*** EXERCISE DATA ***

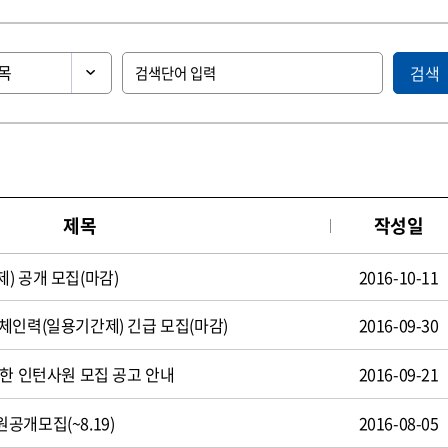
검색
제목
작성일
) 공개 모집(마감)
2016-10-11
체인력(일용기간제) 긴급 모집(마감)
2016-09-30
제한 인턴사원 모집 공고 안내
2016-09-21
공개모집(~8.19)
2016-08-05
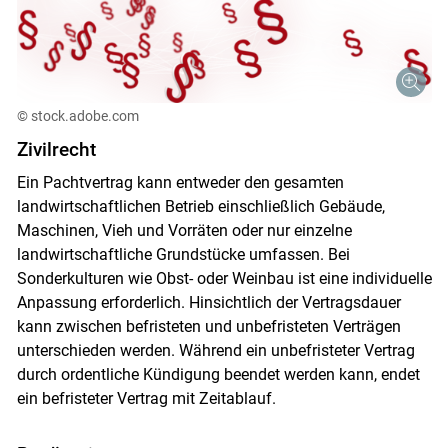
© stock.adobe.com
Zivilrecht
Ein Pachtvertrag kann entweder den gesamten
landwirtschaftlichen Betrieb einschließlich Gebäude,
Maschinen, Vieh und Vorräten oder nur einzelne
landwirtschaftliche Grundstücke umfassen. Bei
Sonderkulturen wie Obst- oder Weinbau ist eine individuelle
Anpassung erforderlich. Hinsichtlich der Vertragsdauer
kann zwischen befristeten und unbefristeten Verträgen
unterschieden werden. Während ein unbefristeter Vertrag
durch ordentliche Kündigung beendet werden kann, endet
ein befristeter Vertrag mit Zeitablauf.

***

_WRITTEN TASK_
Show every line of the records that contains the string "oder". Case counts.

_TASK RESPONSE_
Maschinen, Vieh und Vorräten oder nur einzelne
Sonderkulturen wie Obst- oder Weinbau ist eine individuelle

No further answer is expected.